Voter turnout in 1976 was abysmal, as expected in the aftermath of Watergate. But, although the interview was regarded by the national media as a major gaffe, apparently many voters didn’t think about it that way. Some were asked about it in polling conducted the same week it was published—of 1,168 respondents, 289 said they hadn’t heard about the interview, while 790 said they had but it hadn’t changed their minds. Carter did lose some small number of voters, at least in the moment—28 respondents said that the interview had caused them to change their vote from Carter to Gerald Ford, while only four said it had caused them to change their vote from Ford to Carter.

[Read: Why Democrats are losing the culture war]

In the end, Carter won with a narrow margin in the popular vote and outperformed Ford with voters ages 22 to 44, while falling short with voters 45 or older as well as with those 18 to 21. Voters recorded their feelings about the Playboy interview again in exit polls.
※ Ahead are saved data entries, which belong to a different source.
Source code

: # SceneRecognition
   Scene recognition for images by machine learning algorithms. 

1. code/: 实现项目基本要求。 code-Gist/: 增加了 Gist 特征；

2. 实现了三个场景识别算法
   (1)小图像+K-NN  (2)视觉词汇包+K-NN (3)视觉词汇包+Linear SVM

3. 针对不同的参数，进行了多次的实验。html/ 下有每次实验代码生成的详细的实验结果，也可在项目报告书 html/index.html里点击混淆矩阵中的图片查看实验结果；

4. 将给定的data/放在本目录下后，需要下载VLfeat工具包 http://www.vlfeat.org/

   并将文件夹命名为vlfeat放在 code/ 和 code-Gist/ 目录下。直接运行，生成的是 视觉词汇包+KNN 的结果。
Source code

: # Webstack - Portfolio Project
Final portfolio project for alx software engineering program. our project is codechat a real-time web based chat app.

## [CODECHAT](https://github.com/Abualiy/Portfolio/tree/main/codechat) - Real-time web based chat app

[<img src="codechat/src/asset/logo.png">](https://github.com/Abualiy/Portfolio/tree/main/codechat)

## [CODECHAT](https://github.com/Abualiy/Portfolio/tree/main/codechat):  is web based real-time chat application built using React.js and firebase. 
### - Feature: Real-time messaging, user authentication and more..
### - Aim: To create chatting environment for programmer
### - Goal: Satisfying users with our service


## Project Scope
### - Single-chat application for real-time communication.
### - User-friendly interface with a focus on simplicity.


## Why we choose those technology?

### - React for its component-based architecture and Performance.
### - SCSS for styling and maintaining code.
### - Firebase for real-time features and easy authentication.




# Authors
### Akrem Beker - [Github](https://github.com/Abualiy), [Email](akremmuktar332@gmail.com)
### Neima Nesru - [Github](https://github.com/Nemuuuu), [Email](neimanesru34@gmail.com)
They were asked whether there was anything they disliked about Carter and given eight choices of response, “I didn’t like his Playboy interview" among them. Again, the respondents said that they cared little about it. (They cared more that he was too pro-union.)

If you read all the critiques of the Harris campaign being written right now, you could come to the conclusion that she was both too online and not online enough. She misunderstood her youth support by looking too much at the wrong parts of TikTok; she went on Call Her Daddy, a massively popular podcast that began as part of the Barstool Sports extended universe but was, I guess, the wrong part. She won the endorsement of the two most popular musicians in the world, whose fans wield a ton of online “power,” however you define it. The default political and cultural stance on the Girl Internet is liberal to leftist and was pro-Harris, so maybe she spent too much time there and not enough in unfriendly corners.

There’s a more compelling case this time around that online misogyny had something to do with the results than there was after Trump’s first victory, in 2016, when reporters were so quick to explain how young men were radicalized in spaces like 4chan—a website that was always fairly niche, even if it did influence broader internet culture in certain ways. Today, discontented men are among the most popular influencers on major platforms.

The next Democratic candidate will surely sit for Rogan wherever he asks them to sit. They won’t have a choice. They’ll have to take the risk and act like they have nothing to lose—right now, that’s certainly the truth.